Tally the lines in the entries below that contain the string "What", treating uppercase and lowercase letters as distinct. Give only the number.

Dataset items
________
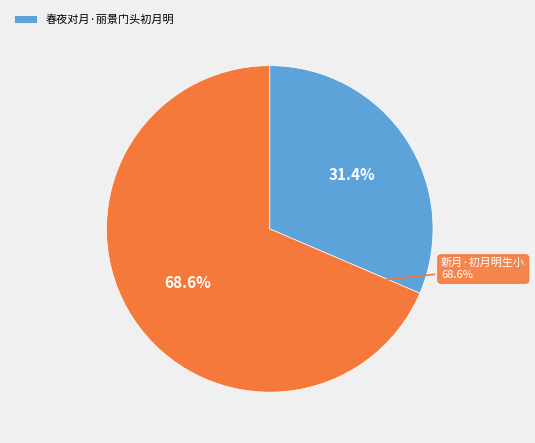

Which category has the smallest portion of the pie?

春夜对月·丽景门头初月明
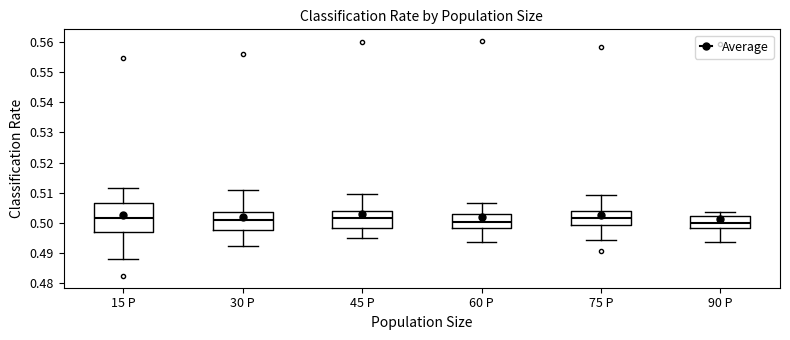

Reading left to right, read every box against the y-axis: the position of its median line, the range the box covers, and the ends of its whiskers. The values are not printed on the chart, so give them approximately, as read against the axis.

15 P: median 0.502, box 0.497 to 0.507, whiskers 0.488 to 0.512
30 P: median 0.501, box 0.498 to 0.504, whiskers 0.492 to 0.511
45 P: median 0.501, box 0.498 to 0.504, whiskers 0.495 to 0.510
60 P: median 0.500, box 0.498 to 0.503, whiskers 0.494 to 0.506
75 P: median 0.502, box 0.499 to 0.504, whiskers 0.494 to 0.509
90 P: median 0.500, box 0.498 to 0.502, whiskers 0.494 to 0.504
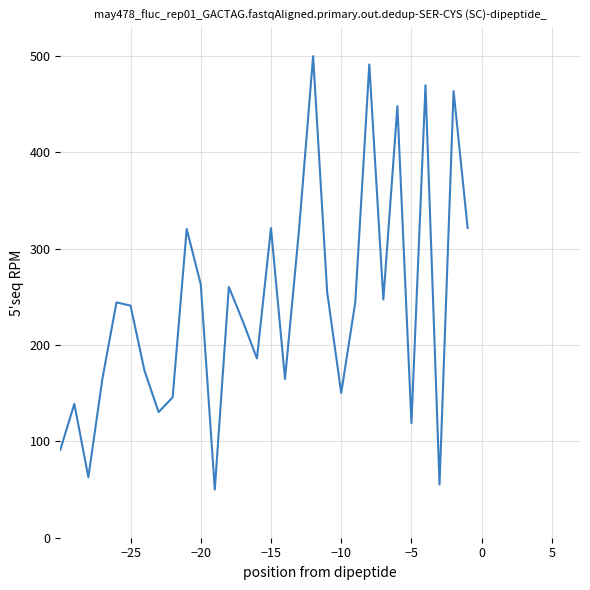

What is the smallest value displayed?

50.0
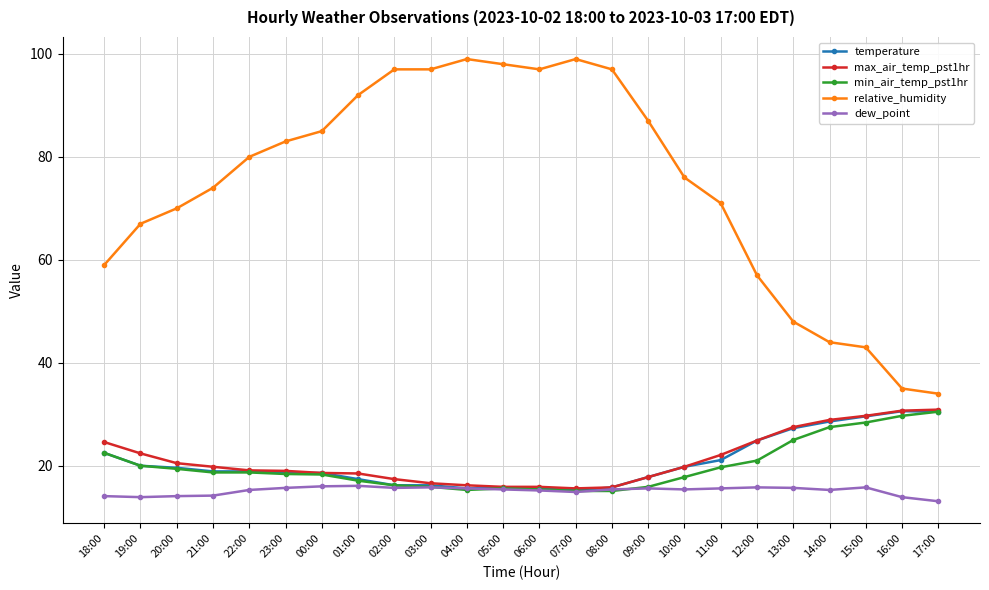

What is the lowest value of the relative_humidity series?

34.0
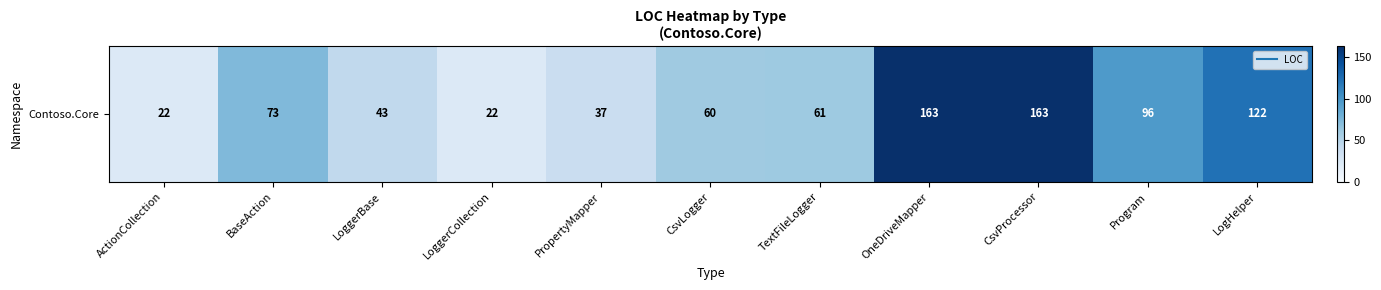

Reading left to right, extract all data points from this chart.

ActionCollection=22	BaseAction=73	LoggerBase=43	LoggerCollection=22	PropertyMapper=37	CsvLogger=60	TextFileLogger=61	OneDriveMapper=163	CsvProcessor=163	Program=96	LogHelper=122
________
**TASK ANSWER:**
2